Ese vacío no se llena con comida, ni con drogas, ni con «likes», ni con dinero, ni con creencias, ni con pareja. Ese vacío, el cual todos sentimos (lo aceptemos o no), ha estado ahí desde siempre. Gracias a él continuamos deseando. No podemos desear si ya alcanzamos todo lo que requerimos. Maravillosa lección de la filosofía: el deseo es una fuerza y nos permite poner atención a la búsqueda de la conciencia.

Mi función como terapeuta es la de crear un espacio en el que los consultantes utilicen ese vacío a su favor. Los incito a aprender a desear, a no asustarse -ni paralizarse- ante lo que aún no se ha conseguido. Les propongo dejar de autoagredirse (comiendo, eligiendo relaciones tóxicas, trabajando en algo que no les genere pasión, etc.). Aprendemos, ellos, ellas y yo gracias a ellos y ellas, a reconocernos como seres en construcción. Nos desentendemos parcialmente de las miradas de los otros, y tomamos nuestra propia mirada para dirigirla hacia nuestro interior. Reconocemos nuestro valor. Aceptamos nuestra condición humana.

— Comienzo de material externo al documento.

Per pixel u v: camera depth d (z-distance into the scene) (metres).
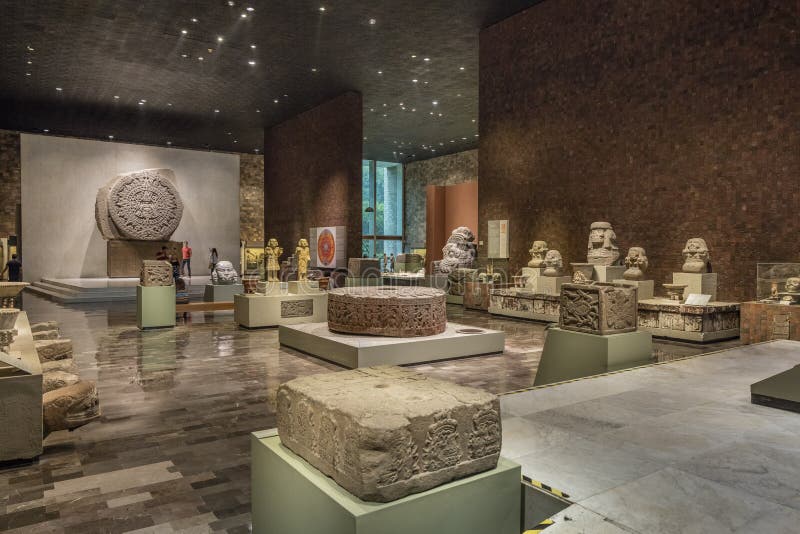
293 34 15.51
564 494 2.62
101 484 3.86
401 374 2.79
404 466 2.07
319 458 2.29
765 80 9.84
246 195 33.53
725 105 10.43
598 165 12.77
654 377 5.26
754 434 3.58
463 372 7.41
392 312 8.05
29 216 20.62
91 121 25.38
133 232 19.69
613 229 12.49
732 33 10.30
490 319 13.23
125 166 22.02
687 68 11.02
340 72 18.80
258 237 33.88
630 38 12.04
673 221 11.34
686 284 10.42
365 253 36.03
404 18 14.57
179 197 20.61
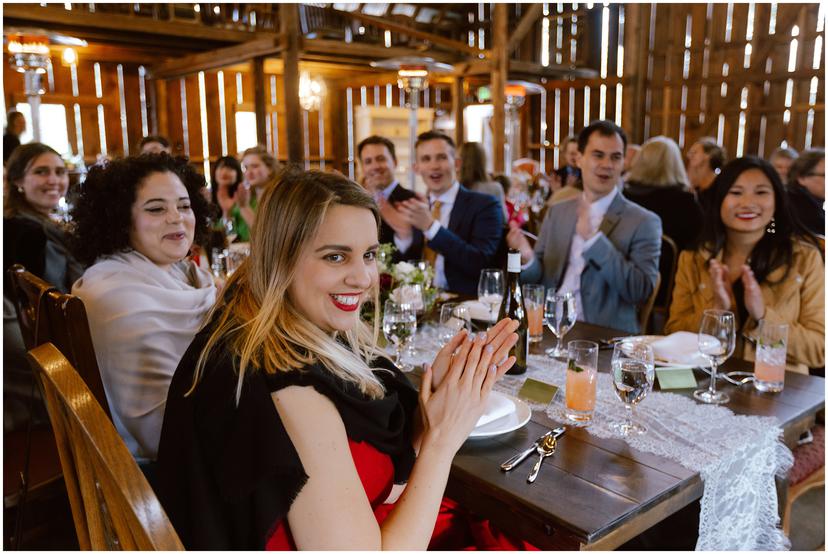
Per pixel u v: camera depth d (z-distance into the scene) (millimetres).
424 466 1040
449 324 1892
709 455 1270
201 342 1028
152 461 1541
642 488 1150
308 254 998
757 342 1647
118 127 7719
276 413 890
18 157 2779
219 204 4438
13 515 1941
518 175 6914
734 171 2072
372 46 6758
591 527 1025
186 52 7074
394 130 8602
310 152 9133
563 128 9062
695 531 1637
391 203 3404
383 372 1244
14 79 6930
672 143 3713
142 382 1506
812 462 1814
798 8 6688
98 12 5492
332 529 883
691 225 3574
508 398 1534
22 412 2074
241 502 876
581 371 1433
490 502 1185
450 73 7371
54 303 1371
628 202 2613
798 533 2172
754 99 7145
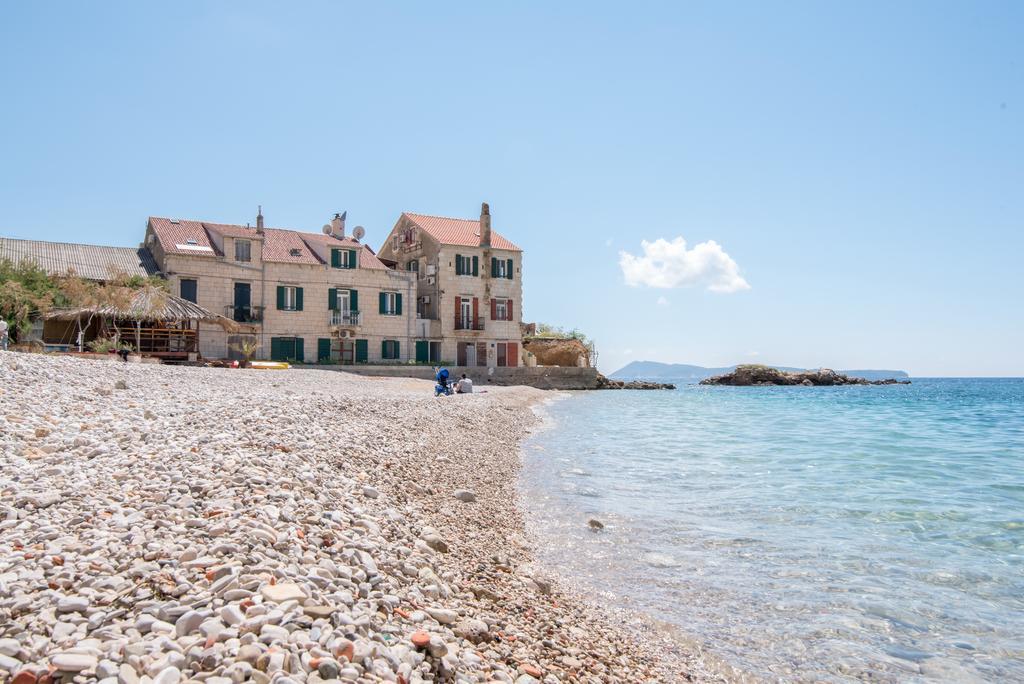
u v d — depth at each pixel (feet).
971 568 25.75
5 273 93.86
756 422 94.79
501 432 61.77
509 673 14.16
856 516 34.24
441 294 164.35
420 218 179.01
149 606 12.63
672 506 35.60
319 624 12.55
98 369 50.26
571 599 21.47
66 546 15.11
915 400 166.20
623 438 68.69
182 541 15.71
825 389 256.11
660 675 16.57
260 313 139.03
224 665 10.87
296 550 16.37
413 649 13.08
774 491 40.55
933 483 44.93
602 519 32.09
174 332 102.78
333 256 149.89
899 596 22.67
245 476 21.48
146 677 10.43
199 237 136.87
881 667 17.56
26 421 26.68
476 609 17.61
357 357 151.64
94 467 21.66
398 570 17.70
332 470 26.53
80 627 11.84
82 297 94.38
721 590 22.99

¿Y como padre? Le enseño a mi hija a no sucumbir ante el peso de lo social. La insto a construir una femeneidad que la potencie (utilizando el contundente ejemplo de su madre). Le recuerdo que lo que los demás piensen no es más que una opinión. Intento demostrarle que no existe nada fuera de ella que vaya a agregarle valor a su ser. Le dirijo mi amor para que ella aprenda a auto-generarlo.

Espero que pronto el deseo de plenitud y el equilibrio se conviertan en los criterios estéticos de mayor valía. Es que una persona derrotada, desequilibrada, sin deseos de evolucionar, difícilmente generará atracción, aunque cuente con 0,0% de grasa corporal.